Instrução:
Apresente em forma de lista numerada as linhas da listagem abaixo, começando pela linha que contém "What weight does" e seguindo até o fim da listagem, sem incluir linhas em branco. Deixe as imagens fora da resposta.

Dados para processamento:
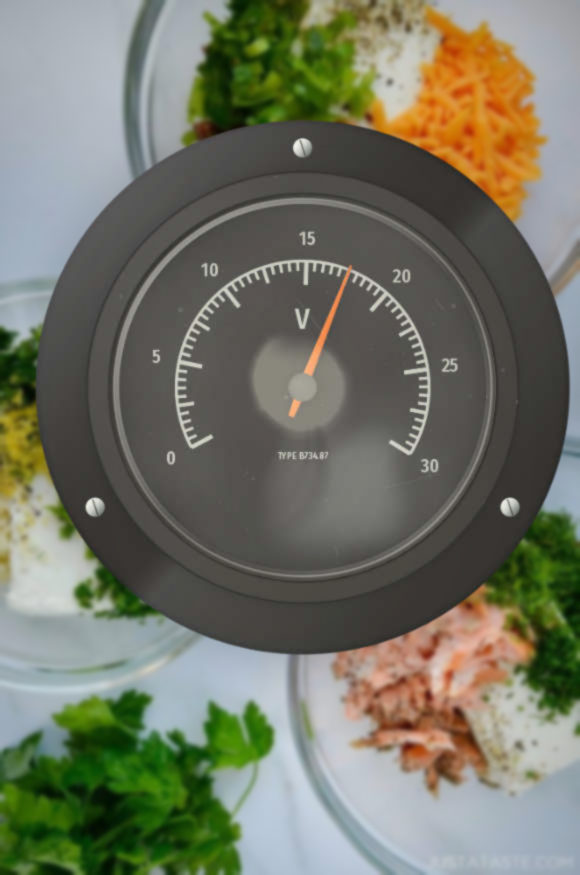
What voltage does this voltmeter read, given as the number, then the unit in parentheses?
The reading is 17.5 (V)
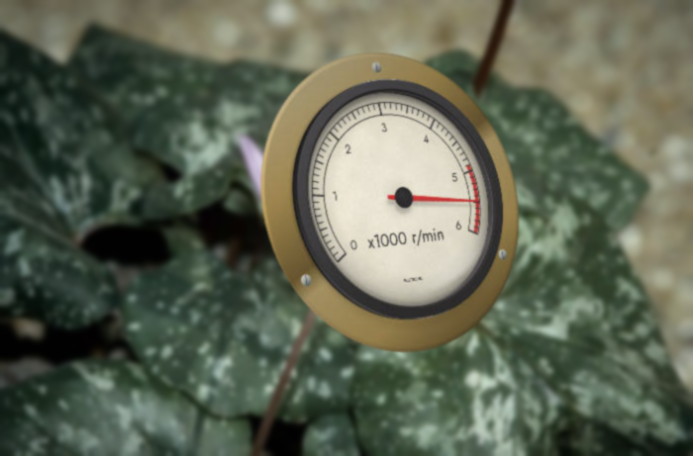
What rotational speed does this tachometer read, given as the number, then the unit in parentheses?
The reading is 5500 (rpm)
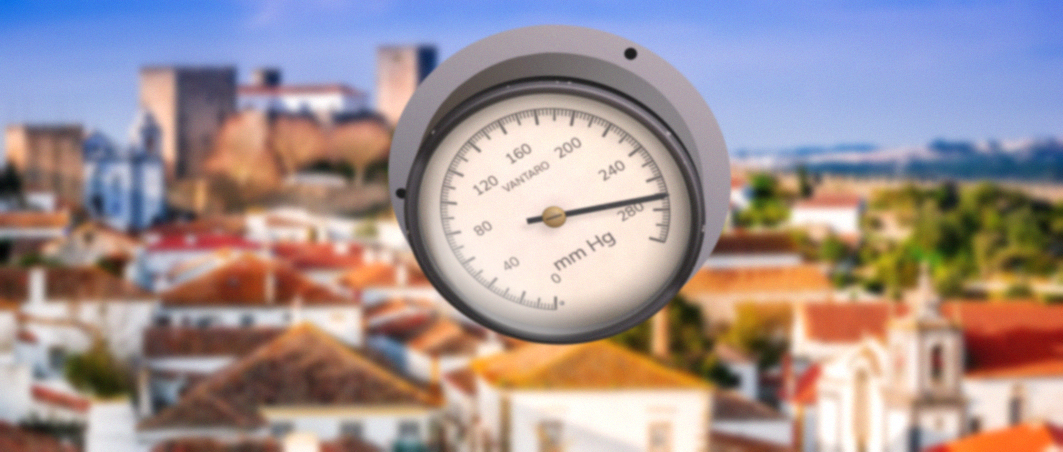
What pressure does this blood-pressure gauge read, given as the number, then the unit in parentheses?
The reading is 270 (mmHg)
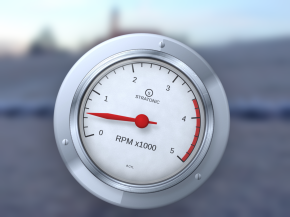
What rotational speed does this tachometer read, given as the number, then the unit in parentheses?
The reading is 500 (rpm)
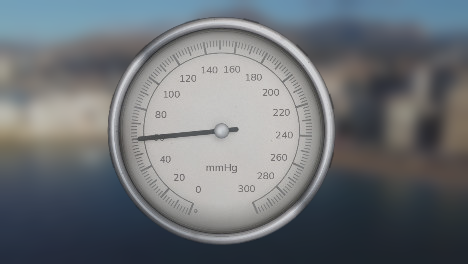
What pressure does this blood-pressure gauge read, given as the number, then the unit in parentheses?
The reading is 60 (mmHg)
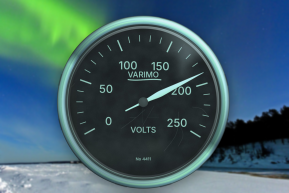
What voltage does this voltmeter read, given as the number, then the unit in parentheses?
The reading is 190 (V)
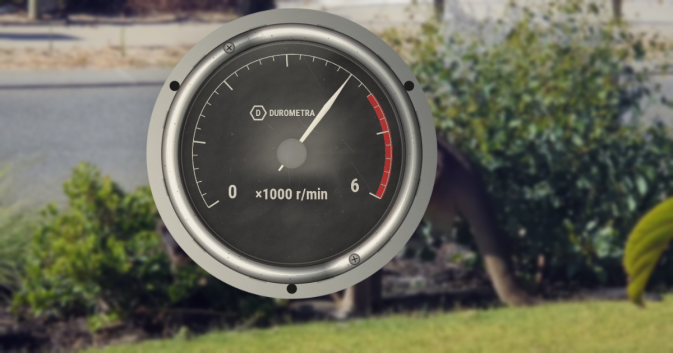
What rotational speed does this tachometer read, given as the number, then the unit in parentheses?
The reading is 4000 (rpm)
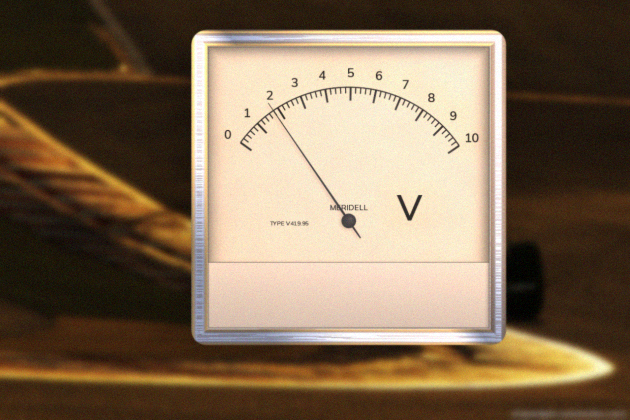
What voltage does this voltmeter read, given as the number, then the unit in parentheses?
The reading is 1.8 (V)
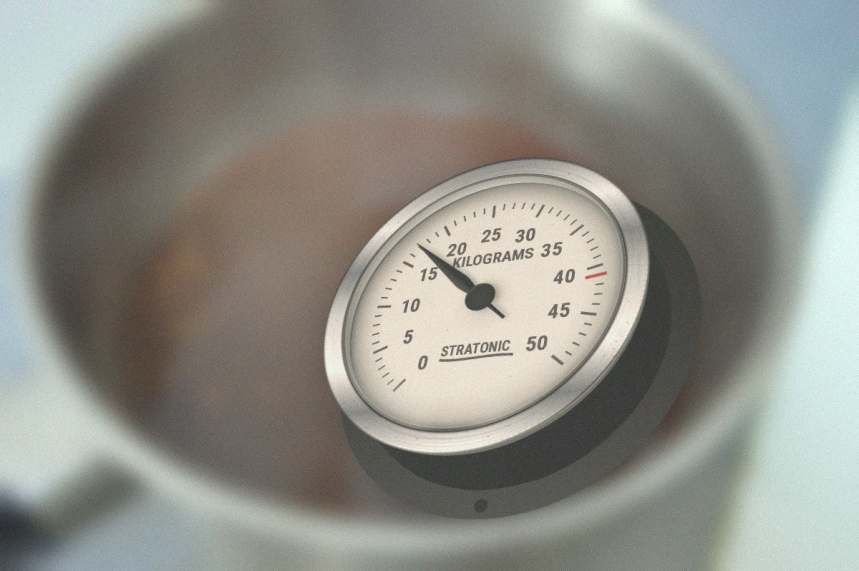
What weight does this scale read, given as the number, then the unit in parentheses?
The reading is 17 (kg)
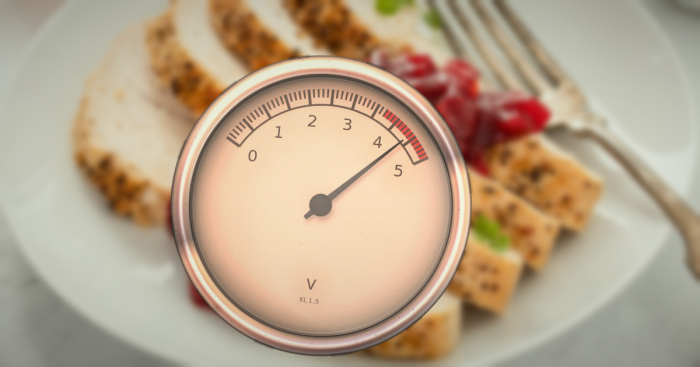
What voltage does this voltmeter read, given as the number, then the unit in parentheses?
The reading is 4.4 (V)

Tarefa concluída:
1. What weight does this scale read, given as the number, then the unit in parentheses?
2. The reading is 17 (kg)
3. What voltage does this voltmeter read, given as the number, then the unit in parentheses?
4. The reading is 4.4 (V)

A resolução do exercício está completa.